To read this book is to descend into an Orwellian world of topsy-turvy logic, thoughtcrime, doublethink, betrayal, cruelty, lies, and fear. But George Orwell described Nineteen Eighty-four as a “novel”, whereas The Fall of the University of Cape Town - Africa’s leading university in decline, published last year, is fact. Big Brother might not be watching you, or listening to you, but plenty of other people are.
The author is David Benatar, a philosophy professor at UCT. Although a much better edit would have made it more powerful, his book is the work of a man brave enough to speak the truth about the horrors taking place in the institution that employs him. None of the major presses in South Africa would touch his book, which was published by Politicsweb.

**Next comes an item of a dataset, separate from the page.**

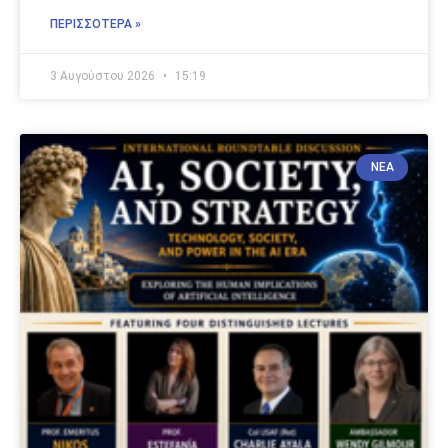
ΠΕΡΙΣΣΌΤΕΡΑ »
3 Αυγούστου 2026
15:19
ΝΈΑ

It is essentially the story of how intolerant students, complicit academics, and cowardly administrators inflicted immense harm upon their university. With plenty of detail (even too much), it is a tale also of slander, arson, thuggery, homicide, suicide, and intellectual dishonesty. Some of the material has been published before, but it has now been gathered into a single volume with updates, plenty of new information, and blistering commentary.
That the events Professor Benatar chronicles should have happened at an institution once famed as an island of liberalism in the sea of apartheid madness is one of the bitterest ironies of South Africa’s recent history. Moreover, unlike the disasters that have been inflicted upon this country by the African National Congress and its communist and trade union allies, the disaster that Professor Benatar describes was self-inflicted, some of it by people who would describe themselves as “liberal”.
Much of this book is about academic freedom, the hallmark of any university worth the name because it guarantees the environment essential to the pursuit of knowledge and the search for truth.
The assault on academic freedom and free speech goes back to 1986 when a visit by Conor Cruise O’Brien, a well-known Irish politician and academic, was effectively terminated on the grounds that his safety could not be guaranteed after violent disruption of a lecture by students who took offence at what he said. Thus began a long process of capitulation by top university administrators to violence or the threat thereof.